Modulated Amplitude Waves and Defect Formation in the One-Dimensional Complex Ginzburg-Landau Equation

The transition from phase chaos to defect chaos in the complex Ginzburg-Landau equation (CGLE) is related to saddle-node bifurcations of modulated amplitude waves (MAWs). First, the spatial period P of MAWs is shown to be limited by a maximum P_SN which depends on the CGLE coefficients; MAW-like structures with period larger than P_SN evolve to defects. Second, slowly evolving near-MAWs with average phase gradients $\nu \approx 0$ and various periods occur naturally in phase chaotic states of the CGLE. As a measure for these periods, we study the distributions of spacings p between neighboring peaks of the phase gradient.

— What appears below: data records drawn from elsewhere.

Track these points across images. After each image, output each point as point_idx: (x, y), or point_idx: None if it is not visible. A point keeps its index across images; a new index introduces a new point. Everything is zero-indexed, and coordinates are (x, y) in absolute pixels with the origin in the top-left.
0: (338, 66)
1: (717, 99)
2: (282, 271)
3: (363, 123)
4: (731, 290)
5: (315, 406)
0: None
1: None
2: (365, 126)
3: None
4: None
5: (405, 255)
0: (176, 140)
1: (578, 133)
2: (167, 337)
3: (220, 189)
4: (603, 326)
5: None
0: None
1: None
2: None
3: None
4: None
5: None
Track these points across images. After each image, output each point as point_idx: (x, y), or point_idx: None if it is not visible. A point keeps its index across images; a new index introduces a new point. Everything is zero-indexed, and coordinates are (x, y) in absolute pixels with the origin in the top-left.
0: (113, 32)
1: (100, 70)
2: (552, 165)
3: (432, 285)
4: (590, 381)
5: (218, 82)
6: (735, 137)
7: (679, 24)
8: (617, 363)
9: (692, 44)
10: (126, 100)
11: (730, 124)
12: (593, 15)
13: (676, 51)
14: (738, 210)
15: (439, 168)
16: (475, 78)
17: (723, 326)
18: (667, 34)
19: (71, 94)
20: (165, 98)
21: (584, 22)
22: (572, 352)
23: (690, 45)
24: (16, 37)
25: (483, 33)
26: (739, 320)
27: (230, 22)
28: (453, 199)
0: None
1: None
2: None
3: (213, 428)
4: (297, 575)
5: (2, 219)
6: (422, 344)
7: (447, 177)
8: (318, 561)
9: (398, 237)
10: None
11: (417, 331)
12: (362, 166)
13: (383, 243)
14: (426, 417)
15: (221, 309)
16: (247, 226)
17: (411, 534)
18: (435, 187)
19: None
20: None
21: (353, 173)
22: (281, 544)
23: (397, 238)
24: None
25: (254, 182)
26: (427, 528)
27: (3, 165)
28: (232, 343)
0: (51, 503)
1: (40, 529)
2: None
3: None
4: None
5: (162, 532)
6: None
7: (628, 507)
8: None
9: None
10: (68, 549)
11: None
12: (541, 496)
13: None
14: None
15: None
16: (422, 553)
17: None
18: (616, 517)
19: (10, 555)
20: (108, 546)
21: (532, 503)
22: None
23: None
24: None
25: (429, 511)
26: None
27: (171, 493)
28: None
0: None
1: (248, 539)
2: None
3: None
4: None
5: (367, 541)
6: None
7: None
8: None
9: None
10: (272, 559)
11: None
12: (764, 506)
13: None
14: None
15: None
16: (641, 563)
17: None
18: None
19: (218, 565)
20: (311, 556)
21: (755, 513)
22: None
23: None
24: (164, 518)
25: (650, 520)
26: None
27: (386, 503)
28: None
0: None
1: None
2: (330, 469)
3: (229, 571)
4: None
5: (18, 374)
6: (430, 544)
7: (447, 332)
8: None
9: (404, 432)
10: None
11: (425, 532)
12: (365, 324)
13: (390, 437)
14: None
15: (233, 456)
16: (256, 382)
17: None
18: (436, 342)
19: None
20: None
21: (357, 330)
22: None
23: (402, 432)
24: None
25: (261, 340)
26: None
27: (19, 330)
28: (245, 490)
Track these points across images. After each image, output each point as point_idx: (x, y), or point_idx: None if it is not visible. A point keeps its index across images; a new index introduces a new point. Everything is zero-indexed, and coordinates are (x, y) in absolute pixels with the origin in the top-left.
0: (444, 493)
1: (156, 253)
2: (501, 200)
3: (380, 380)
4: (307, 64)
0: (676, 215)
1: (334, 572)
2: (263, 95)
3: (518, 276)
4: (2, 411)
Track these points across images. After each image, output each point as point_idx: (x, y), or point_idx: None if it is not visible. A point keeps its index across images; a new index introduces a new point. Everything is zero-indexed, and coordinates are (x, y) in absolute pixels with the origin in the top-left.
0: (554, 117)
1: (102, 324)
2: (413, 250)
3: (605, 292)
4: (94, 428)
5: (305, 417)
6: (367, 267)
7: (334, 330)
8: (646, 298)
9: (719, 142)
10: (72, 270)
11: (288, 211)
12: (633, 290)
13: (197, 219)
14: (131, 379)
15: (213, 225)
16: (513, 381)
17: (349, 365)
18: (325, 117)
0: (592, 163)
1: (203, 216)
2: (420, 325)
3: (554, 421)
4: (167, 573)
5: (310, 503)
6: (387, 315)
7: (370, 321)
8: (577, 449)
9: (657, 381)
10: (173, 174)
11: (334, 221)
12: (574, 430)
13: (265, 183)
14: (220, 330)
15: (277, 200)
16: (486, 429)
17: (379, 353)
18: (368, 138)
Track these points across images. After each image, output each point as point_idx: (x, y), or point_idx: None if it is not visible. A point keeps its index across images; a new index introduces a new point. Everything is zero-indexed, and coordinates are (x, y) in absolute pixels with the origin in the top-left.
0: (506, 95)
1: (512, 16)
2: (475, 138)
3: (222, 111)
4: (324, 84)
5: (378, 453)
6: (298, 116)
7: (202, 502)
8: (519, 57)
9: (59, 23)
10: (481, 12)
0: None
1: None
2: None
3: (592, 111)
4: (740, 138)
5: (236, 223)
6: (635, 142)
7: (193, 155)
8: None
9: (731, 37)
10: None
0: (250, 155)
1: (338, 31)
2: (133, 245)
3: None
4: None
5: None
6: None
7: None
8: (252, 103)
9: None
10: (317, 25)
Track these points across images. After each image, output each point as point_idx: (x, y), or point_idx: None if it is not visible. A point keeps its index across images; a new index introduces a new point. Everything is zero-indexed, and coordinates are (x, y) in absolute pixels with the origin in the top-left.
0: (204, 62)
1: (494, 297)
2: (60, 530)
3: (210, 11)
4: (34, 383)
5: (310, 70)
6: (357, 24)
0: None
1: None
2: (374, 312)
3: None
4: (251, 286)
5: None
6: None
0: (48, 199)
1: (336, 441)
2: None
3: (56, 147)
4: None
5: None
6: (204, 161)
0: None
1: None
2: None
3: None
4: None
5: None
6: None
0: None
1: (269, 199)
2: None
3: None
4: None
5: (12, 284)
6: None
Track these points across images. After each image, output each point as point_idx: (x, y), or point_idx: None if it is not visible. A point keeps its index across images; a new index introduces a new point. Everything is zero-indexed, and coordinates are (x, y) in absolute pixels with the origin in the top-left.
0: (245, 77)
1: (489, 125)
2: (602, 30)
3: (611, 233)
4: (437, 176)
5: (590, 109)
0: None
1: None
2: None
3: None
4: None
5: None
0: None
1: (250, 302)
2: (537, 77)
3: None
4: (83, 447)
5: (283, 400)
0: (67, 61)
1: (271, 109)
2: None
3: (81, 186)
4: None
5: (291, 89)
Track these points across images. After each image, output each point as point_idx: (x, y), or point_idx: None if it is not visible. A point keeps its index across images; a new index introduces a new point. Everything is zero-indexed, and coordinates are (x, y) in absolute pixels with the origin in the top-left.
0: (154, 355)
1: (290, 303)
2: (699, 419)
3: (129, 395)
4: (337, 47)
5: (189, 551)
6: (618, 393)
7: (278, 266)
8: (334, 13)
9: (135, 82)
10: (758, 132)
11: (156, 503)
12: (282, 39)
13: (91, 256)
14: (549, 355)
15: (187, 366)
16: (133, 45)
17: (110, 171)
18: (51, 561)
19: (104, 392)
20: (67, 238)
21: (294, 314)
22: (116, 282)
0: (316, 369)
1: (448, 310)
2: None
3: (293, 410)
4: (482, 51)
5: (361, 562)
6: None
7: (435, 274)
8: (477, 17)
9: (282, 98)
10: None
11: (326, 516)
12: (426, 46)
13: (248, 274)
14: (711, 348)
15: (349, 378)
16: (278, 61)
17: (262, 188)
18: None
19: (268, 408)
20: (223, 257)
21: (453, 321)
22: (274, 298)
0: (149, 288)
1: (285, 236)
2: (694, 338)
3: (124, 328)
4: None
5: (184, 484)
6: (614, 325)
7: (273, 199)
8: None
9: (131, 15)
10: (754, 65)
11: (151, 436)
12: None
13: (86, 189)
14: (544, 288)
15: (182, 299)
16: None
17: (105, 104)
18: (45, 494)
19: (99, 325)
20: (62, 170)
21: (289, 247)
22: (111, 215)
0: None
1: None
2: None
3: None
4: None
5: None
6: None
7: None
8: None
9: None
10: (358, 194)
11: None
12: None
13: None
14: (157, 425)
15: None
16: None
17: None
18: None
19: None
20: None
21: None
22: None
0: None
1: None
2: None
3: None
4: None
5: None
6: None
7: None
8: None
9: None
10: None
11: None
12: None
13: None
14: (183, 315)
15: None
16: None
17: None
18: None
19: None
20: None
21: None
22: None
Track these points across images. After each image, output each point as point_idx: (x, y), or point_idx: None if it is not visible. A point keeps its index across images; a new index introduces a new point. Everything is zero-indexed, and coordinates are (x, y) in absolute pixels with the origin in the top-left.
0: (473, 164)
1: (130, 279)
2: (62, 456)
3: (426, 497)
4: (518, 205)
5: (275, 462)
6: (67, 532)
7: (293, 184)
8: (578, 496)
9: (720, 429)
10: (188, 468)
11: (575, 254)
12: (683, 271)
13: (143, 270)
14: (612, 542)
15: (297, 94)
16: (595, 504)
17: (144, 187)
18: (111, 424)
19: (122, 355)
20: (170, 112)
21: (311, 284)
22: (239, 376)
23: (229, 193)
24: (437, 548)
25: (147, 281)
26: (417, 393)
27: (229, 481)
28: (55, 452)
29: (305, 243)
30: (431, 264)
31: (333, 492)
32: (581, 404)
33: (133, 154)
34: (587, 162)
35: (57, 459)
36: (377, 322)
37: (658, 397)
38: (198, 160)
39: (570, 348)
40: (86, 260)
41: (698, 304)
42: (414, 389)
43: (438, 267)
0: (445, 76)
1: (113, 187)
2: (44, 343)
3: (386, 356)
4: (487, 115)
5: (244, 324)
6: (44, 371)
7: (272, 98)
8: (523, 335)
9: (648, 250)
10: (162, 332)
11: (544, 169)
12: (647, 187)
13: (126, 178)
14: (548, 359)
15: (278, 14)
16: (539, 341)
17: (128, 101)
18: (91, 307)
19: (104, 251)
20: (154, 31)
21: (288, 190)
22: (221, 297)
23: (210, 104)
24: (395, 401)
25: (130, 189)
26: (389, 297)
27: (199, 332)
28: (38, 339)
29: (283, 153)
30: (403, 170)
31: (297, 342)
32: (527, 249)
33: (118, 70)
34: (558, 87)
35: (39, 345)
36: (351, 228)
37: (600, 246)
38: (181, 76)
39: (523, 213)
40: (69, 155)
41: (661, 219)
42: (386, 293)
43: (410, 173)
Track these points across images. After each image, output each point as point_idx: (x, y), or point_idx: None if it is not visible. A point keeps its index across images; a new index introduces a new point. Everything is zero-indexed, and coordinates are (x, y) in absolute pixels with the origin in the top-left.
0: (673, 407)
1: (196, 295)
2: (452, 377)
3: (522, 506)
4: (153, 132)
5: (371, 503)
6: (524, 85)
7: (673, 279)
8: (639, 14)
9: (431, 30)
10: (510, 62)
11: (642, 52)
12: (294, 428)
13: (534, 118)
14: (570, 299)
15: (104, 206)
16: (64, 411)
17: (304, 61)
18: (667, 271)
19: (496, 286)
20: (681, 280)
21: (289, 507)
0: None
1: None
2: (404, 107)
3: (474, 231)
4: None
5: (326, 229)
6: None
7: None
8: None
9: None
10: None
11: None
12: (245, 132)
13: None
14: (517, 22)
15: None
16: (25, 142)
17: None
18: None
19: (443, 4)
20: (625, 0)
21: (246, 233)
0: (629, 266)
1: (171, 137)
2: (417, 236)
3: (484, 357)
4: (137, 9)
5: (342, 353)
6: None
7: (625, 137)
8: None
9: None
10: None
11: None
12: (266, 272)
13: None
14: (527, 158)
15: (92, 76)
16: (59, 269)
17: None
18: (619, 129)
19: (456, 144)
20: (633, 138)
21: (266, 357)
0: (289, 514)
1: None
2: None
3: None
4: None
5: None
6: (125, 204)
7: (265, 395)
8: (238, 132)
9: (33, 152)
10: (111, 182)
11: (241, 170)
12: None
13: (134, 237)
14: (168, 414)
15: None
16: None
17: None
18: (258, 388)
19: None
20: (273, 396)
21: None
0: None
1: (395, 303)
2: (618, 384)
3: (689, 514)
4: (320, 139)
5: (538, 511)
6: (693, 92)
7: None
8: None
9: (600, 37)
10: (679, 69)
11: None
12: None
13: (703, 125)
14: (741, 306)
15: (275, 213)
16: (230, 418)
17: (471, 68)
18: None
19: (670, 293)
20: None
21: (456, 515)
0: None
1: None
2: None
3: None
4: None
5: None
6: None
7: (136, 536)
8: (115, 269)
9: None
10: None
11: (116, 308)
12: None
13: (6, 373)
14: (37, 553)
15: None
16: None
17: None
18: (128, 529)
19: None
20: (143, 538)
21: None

A systematic comparison of p and P_SN as a function of coefficients of the CGLE shows that defects are generated at locations where p becomes larger than P_SN. In other words, MAWs with period P_SN represent ``critical nuclei'' for the formation of defects in phase chaos and may trigger the transition to defect chaos. Since rare events where p becomes sufficiently large to lead to defect formation may only occur after a long transient, the coefficients where the transition to defect chaos seems to occur depend on system size and integration time. We conjecture that in the regime where the maximum period P_SN has diverged, phase chaos persists in the thermodynamic limit.